The Author of this Story is Anonymous/Unknown. This is the seventy-fourth CreepyPasta that was narrated by DaveTheUseless.
There once was an old man who lived all alone on top of a hill. Every Wednesday and Sunday, the garbagemen came to collect trash from every house in the town. Every time they came to the old man's house, he would have no garbage for the garbagemen. Not even recyclables. The old man always said the same thing to them when they came to his house: "Sorry, he got hungry again." The garbagemen just drove away, thinking the old man had a dog or that he ate the trash himself. The experienced garbagemen always knew that he wouldn't have trash, but their job required them to go to every house, so they would stop, look for the cans (that were never there), and move along. But, one ordinary Sunday morning, a rookie who was in to intimidating people got so annoyed at the man, he went in to his backyard, determined to find the trash that "he was dumping in the trees behind his house". To the rookie's amazement, there was no trash. Not a single scrap. The rookie started yelling at the man, asking where the trash was. The rookie's crew was trying to tell him that there was none, but he wouldn't listen. The old man started to back away into his house, but the rookie grabbed the man by the arms and threw him aside.
"Now, I bet you fed your dog all the trash, even the plastics. What kind of sick person are you?"
The rookie went inside the old man's house and looked around. The walls were spotless. The floors had not a single crumb upon them. The tables were dustless. The house was as sterile as could be. The rookie looked for a dog bed, and anything dog related, but he found nothing. The rookie then dragged the old man into his house and stood him up.
"I bet you dug holes down in the basement, holes so deep that they can hold all of your trash."
The rookie stormed down into the old man's basement. The old man followed behind. The rookie flicked the lightswitch to ON.
Nothing but a concrete floor, a single tin trashcan, a water heater, and a lightbulb hanging from the ceiling.
"Hmm... Hey. I bet the can is covering the hole. How about we find out."
"NO! You do not want to do that!" the old man suddenly belted out.
"What if I do? Who's going to stop me. You certainly won't."
The rookie took a step towards the can. A slight hum filled the basement.
"Oh no. You've done yourself in now! You should have listened." said the old man as he quickly ran up the stairs, locking the door to the basement behind him.
"Hey! Where do you think you're going, old man! Come back here!"
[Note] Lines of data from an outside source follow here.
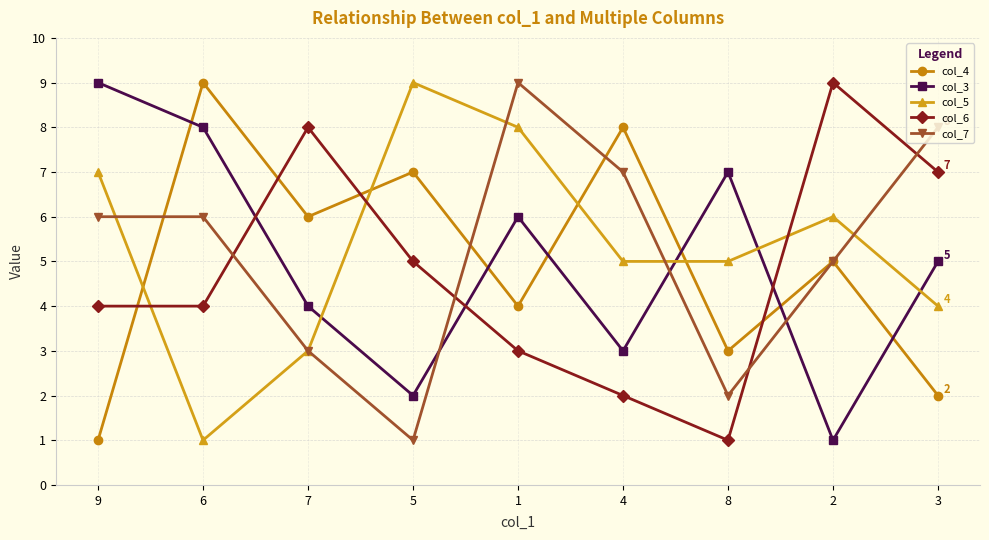

Reading left to right, transcribe all the data shown in this chart.

col_4: 1	9	6	7	4	8	3	5	2
col_3: 9	8	4	2	6	3	7	1	5
col_5: 7	1	3	9	8	5	5	6	4
col_6: 4	4	8	5	3	2	1	9	7
col_7: 6	6	3	1	9	7	2	5	8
The rookie took a step towards the door of the basement. The hum subsided. The rookie turned back to the can. He took a step towards the can. The can began humming again. The rookie took another step. The hum grew louder. Another step. From the can, sounds of cogs and gears grinding was heard. The rookie took another step, placing him only one more step away from the can. He looked towards the back of the can, thinking it was plugged in to an outlet, but no power cord was visible. As he was looking, the can started to sputter and cough. Finally, the rookie took one more step towards the can. All noise stopped. The basement was silent. The rookie breathed a sigh of relief. He proceeded to take the lid off of the can.
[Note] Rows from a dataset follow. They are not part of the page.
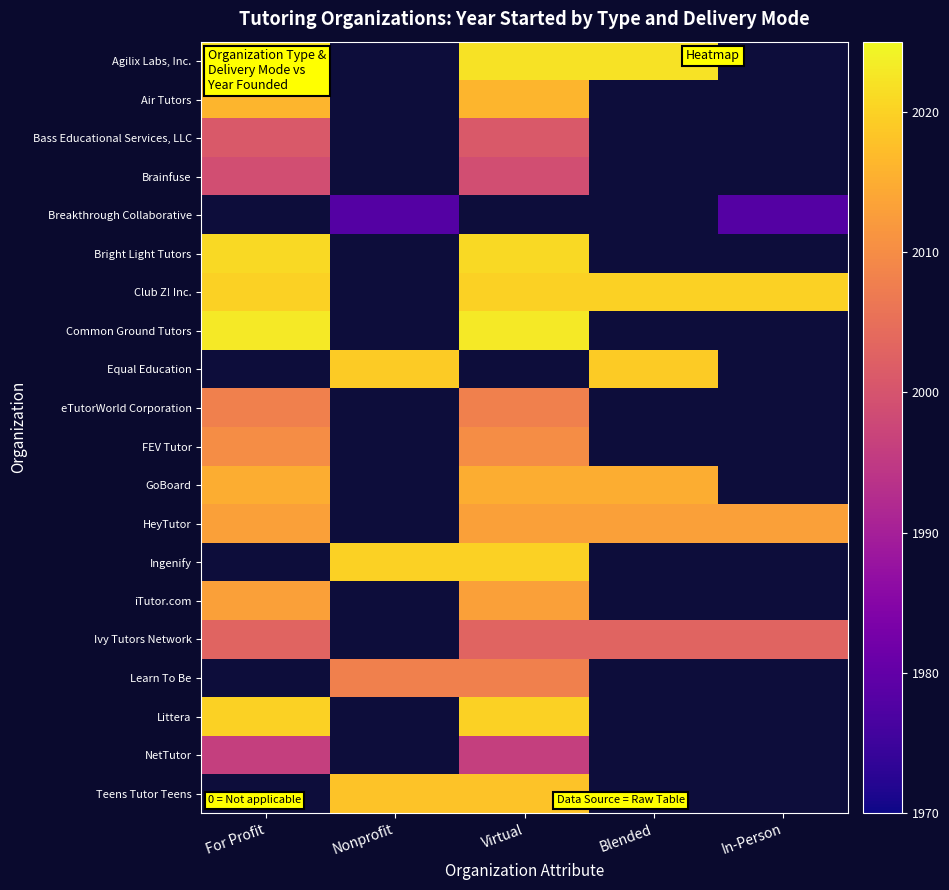

How many distinct data groups are displayed?

20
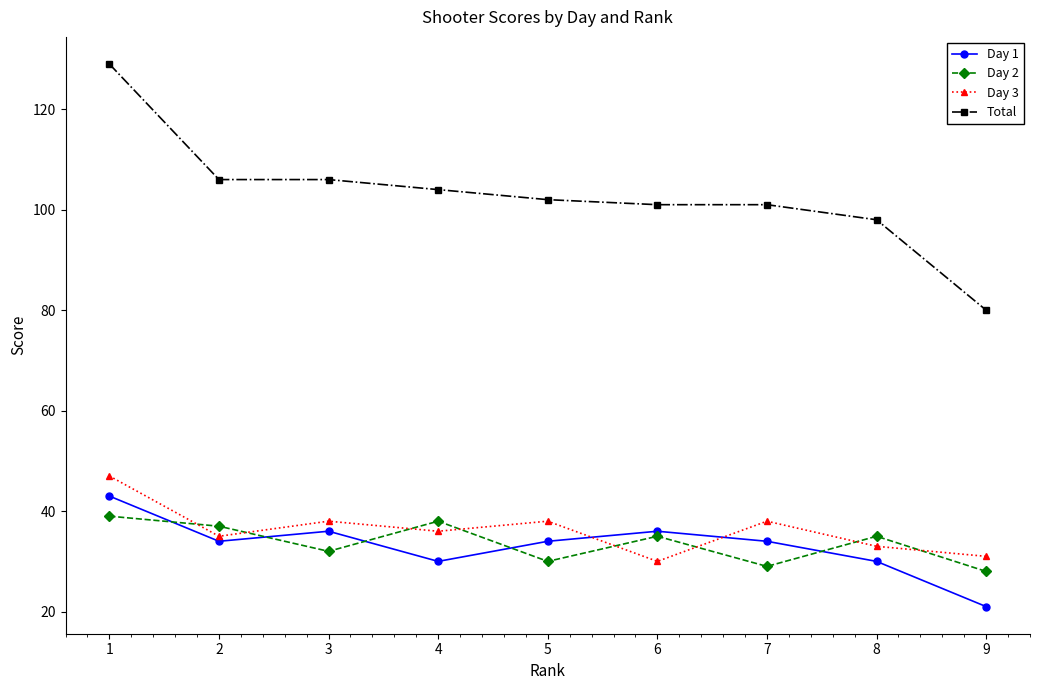

Which series has the widest spread of values?

Total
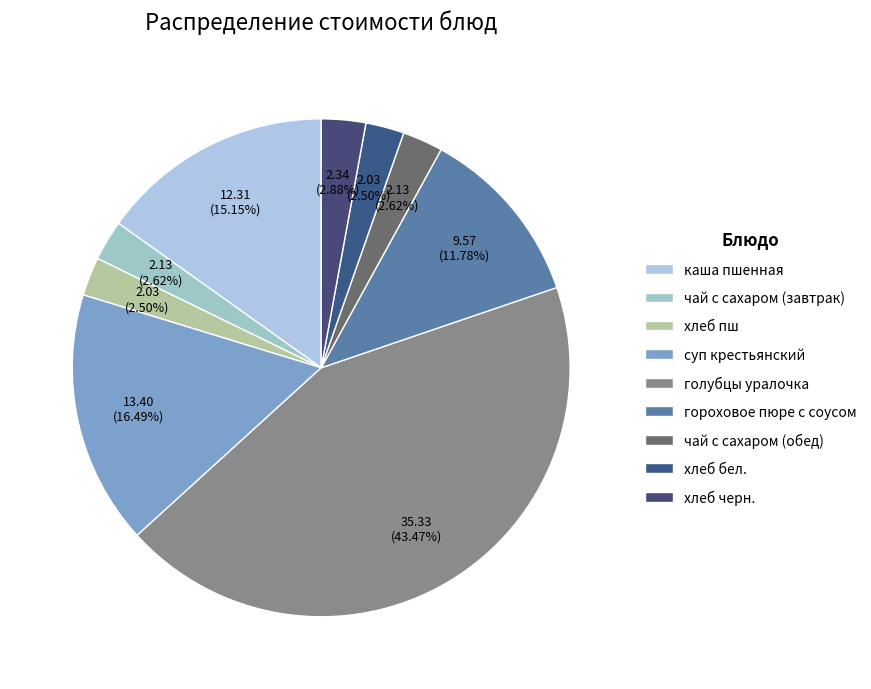

Between хлеб бел. and гороховое пюре с соусом, which is larger?

гороховое пюре с соусом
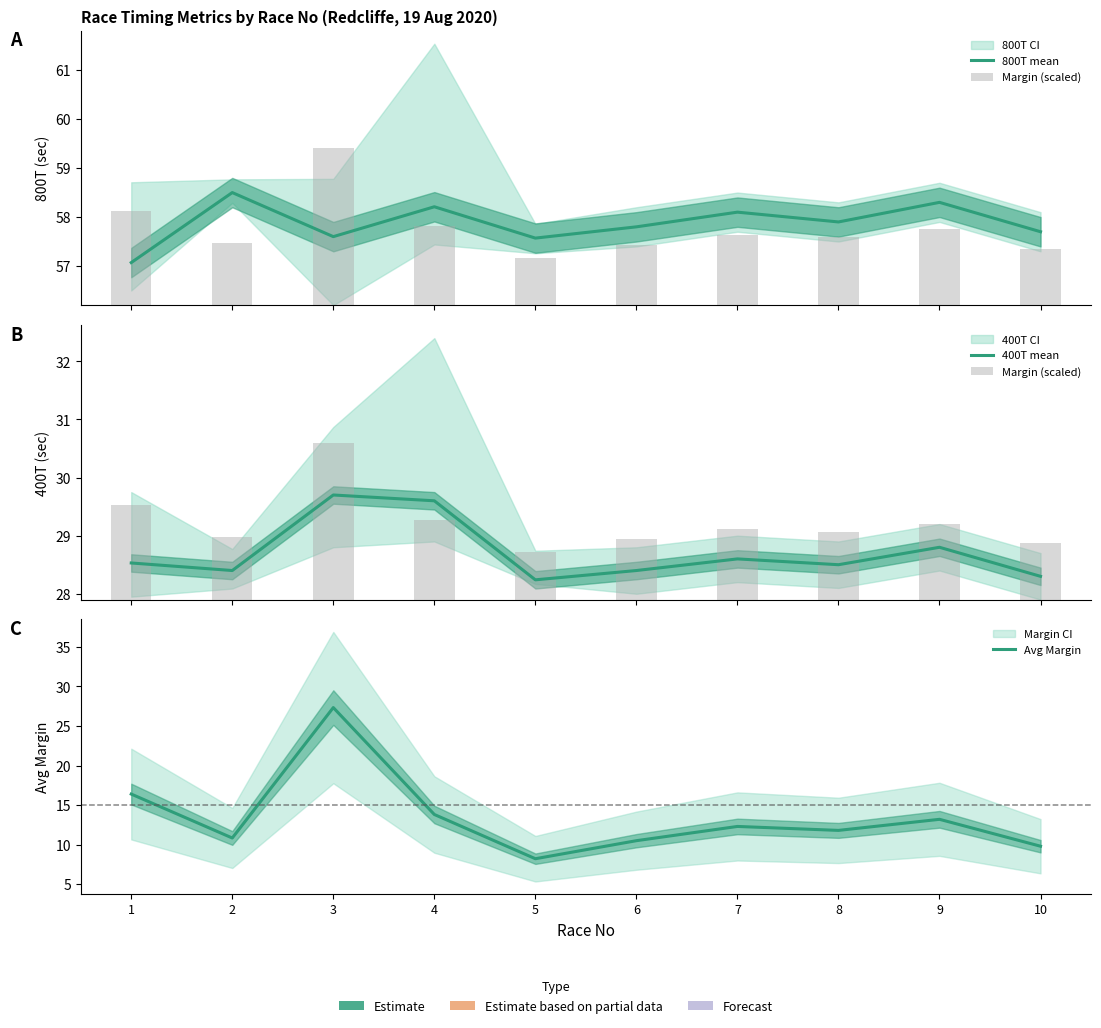

What is the maximum value shown in the chart?

58.5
There once was an old man who lived all alone on top of a hill. Every Wednesday and Sunday, the garbagemen came to collect trash from every house in the town. Every time they came to the old man's house, he would have no garbage for the garbagemen. Not even recyclables. The old man always said the same thing to them when they came to his house: "Sorry, he got hungry again."
However, today was a different day. Today, the garbagemen came and noticed that a tin trashcan was sitting out in front of the old man's house. The old man was no where to be found.
"That's strange," said one of the garbagemen. The garbageman got off of the truck and walked towards the can. He picked it up. It was so heavy, he needed his partner's help, and he needed the driver's help. Struggling to get the can off of the ground, the men stopped.
"Hey, what the hell is in this thing?" said one of the garbagemen. He took off the lid and saw rusty gears and cogs sitting on top of clothes.
"What the...This doesn't belong in the trash..."
The garbageman reached into the can and pulled the clothes out from the bottom. He held a garbageman uniform and a bright orange vest up.